SOURCE PASSAGE:
All Iberian was set up in Jersey, one of the Channel Islands, in May 1988. Six of Ms Maynard’s fellow All Iberian directors, mostly in their mid-60s in 1988, had addresses on the island of Sark. This is under the jurisdiction of Guernsey, another of the Channel Islands. In 1998 a senior British Treasury official wrote a report on financial regulations in the Channel Islands. It recommended a curb on the “Sark lark”. This involved use by non-resident companies, such as All Iberian, of nominee (ie, bogus) directors on Sark, where the directors were not subject to regulation. His report estimated that the 575 residents of Sark held around 15,000 directorships in 1997. According to KPMG, All Iberian’s directors (excluding Ms Maynard) held another 24 directorships of Group B companies, and Mr Mills was a director of one Group B company and was a bank account signatory for seven.
In relation to buying film rights, Mr Mills told prosecutors in 1997: “All the operations with the ‘majors’ [studios] were organised by Fininvest Service SA of Lugano. I gave legal advice on the content of the contracts with the majors…I will have signed hundreds of these contracts in London, in my office. Once signed, without keeping copies, I transmitted them straight to the office of Fininvest Service of Lugano…I never took part in any negotiation…”
Fininvest Service was incorporated (with bearer shares) in Lugano in November 1968 as a film and TV rights trading company under the name of Telecineton SA. For the its first 13 years, the company had one director only, a Swiss lawyer. This lawyer was also the only director of the Swiss company, incorporated in October 1968 in Lugano, behind Edilnord, the main developer of Milano 2 (see section 6_Milano 2).
By 1981 the company had changed its line of business; it then provided accounting and administrative services to other companies. And by 1985 the firm had moved from Lugano to another Swiss town. It had also changed its name three times from Telecineton SA: to Open SA in 1979, to Open Services SA in 1981 and finally to Fininvest Service SA in 1986.

CHALLENGES:
(a) From the passage, take the part that opens with the words "Fininvest Service was" and closes with "section 6_Milano 2).", and give it again, swapping "lawyer" for "accountant".
(b) Write out, word for word, the lines of the listing from the one containing "family: Fabaceae" through the one containing "family: Cyperaceae", both included.

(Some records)

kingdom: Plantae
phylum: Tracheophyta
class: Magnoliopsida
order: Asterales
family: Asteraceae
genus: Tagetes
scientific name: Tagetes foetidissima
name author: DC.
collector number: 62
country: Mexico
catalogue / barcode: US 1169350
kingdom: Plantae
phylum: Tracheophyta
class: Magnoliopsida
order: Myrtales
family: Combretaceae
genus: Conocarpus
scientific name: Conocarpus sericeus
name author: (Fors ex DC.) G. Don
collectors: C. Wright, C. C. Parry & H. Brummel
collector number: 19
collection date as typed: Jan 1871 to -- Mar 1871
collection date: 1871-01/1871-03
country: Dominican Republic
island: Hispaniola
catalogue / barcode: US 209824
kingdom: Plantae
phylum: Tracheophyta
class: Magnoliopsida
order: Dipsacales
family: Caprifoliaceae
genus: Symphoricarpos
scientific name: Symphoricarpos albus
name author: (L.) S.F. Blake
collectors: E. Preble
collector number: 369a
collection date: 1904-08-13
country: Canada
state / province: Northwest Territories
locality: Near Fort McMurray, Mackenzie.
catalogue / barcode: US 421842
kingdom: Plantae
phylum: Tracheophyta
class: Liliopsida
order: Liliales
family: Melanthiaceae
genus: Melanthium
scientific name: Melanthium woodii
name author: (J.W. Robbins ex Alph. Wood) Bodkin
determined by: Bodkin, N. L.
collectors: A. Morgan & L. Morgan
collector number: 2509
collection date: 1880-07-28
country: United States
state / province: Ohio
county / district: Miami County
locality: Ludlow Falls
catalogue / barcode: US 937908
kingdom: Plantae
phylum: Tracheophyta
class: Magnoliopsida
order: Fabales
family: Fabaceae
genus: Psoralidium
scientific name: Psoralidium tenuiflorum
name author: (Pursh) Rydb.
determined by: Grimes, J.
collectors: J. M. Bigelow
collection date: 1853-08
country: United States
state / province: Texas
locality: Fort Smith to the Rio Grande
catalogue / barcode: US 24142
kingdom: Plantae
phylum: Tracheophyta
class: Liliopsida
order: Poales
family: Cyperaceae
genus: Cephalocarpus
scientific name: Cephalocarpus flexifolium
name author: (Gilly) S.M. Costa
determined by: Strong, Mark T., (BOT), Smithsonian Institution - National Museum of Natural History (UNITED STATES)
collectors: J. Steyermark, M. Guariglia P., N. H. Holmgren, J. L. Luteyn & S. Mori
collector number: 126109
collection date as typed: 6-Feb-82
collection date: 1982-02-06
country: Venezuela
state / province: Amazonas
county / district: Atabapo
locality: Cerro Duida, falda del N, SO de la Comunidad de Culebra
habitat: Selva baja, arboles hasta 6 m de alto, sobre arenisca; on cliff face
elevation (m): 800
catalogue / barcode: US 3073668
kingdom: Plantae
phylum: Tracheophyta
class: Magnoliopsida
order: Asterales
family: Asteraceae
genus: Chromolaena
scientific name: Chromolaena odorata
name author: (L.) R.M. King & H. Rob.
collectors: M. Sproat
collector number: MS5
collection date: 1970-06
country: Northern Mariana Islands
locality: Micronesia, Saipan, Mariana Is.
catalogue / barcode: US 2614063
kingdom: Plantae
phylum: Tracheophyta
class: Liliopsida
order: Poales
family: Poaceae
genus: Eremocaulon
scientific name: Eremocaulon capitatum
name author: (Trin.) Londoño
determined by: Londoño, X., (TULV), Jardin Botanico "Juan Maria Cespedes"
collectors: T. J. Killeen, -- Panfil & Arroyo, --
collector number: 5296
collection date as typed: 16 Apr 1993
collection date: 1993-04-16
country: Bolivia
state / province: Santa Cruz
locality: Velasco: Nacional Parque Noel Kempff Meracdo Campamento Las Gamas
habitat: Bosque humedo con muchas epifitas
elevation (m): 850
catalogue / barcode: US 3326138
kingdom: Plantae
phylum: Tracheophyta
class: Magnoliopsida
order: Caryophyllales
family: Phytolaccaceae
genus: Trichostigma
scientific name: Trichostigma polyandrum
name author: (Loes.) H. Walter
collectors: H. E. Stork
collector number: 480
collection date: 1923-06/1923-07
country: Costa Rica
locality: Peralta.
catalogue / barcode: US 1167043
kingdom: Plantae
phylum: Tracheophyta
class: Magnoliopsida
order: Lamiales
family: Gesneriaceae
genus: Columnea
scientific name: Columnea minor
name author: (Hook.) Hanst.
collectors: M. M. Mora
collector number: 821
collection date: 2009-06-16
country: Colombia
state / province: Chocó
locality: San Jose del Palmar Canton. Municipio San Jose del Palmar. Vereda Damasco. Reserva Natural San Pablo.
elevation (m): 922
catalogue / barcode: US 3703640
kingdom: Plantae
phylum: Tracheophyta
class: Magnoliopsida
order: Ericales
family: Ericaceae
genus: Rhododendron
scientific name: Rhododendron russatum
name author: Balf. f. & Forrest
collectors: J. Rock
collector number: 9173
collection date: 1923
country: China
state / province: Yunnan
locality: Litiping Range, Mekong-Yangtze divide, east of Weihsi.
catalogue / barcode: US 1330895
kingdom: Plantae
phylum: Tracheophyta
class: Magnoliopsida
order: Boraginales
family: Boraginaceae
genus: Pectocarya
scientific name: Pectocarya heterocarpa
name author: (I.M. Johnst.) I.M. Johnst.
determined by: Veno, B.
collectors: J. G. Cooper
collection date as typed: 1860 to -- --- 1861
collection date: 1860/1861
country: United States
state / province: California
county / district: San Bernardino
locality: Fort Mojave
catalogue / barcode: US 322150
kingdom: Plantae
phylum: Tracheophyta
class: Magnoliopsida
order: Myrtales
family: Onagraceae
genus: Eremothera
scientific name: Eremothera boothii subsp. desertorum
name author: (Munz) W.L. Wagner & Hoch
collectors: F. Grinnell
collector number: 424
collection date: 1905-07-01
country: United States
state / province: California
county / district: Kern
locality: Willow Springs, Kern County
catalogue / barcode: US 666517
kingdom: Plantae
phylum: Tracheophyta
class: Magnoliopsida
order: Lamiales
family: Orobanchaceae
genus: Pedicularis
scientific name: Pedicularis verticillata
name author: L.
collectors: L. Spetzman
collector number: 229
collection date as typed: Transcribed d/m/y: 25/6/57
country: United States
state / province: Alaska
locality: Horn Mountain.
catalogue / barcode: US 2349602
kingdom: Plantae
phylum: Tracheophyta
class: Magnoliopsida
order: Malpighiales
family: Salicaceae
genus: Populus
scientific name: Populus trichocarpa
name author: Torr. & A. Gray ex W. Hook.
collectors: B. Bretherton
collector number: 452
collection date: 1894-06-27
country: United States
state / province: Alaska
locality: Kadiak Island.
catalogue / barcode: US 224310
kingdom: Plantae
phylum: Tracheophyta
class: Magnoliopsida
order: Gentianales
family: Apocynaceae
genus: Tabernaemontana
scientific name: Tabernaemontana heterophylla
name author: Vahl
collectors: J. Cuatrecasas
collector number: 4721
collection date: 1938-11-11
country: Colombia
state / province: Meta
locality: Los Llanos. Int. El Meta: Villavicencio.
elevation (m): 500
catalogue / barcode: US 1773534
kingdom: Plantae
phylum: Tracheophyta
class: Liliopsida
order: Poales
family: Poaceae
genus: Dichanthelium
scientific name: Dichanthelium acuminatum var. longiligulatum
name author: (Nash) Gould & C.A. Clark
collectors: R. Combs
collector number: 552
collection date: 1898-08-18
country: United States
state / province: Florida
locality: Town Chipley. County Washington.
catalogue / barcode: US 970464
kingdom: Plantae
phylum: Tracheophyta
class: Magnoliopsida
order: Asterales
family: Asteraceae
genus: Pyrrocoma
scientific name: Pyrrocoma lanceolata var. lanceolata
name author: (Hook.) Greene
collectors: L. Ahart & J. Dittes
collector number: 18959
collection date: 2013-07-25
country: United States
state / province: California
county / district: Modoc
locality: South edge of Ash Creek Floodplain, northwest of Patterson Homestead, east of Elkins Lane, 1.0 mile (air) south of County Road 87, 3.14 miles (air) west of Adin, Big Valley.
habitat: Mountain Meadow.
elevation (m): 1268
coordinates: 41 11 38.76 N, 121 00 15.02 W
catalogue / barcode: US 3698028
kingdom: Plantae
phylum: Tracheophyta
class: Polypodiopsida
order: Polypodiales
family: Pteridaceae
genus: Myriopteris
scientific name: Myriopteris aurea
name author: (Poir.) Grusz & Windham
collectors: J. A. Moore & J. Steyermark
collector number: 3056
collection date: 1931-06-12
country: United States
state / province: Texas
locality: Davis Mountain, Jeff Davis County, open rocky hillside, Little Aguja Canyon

SOLUTION SET:
(a)
Fininvest Service was incorporated (with bearer shares) in Lugano in November 1968 as a film and TV rights trading company under the name of Telecineton SA. For the its first 13 years, the company had one director only, a Swiss accountant. This accountant was also the only director of the Swiss company, incorporated in October 1968 in Lugano, behind Edilnord, the main developer of Milano 2 (see section 6_Milano 2).

(b)
family: Fabaceae
genus: Psoralidium
scientific name: Psoralidium tenuiflorum
name author: (Pursh) Rydb.
determined by: Grimes, J.
collectors: J. M. Bigelow
collection date: 1853-08
country: United States
state / province: Texas
locality: Fort Smith to the Rio Grande
catalogue / barcode: US 24142
kingdom: Plantae
phylum: Tracheophyta
class: Liliopsida
order: Poales
family: Cyperaceae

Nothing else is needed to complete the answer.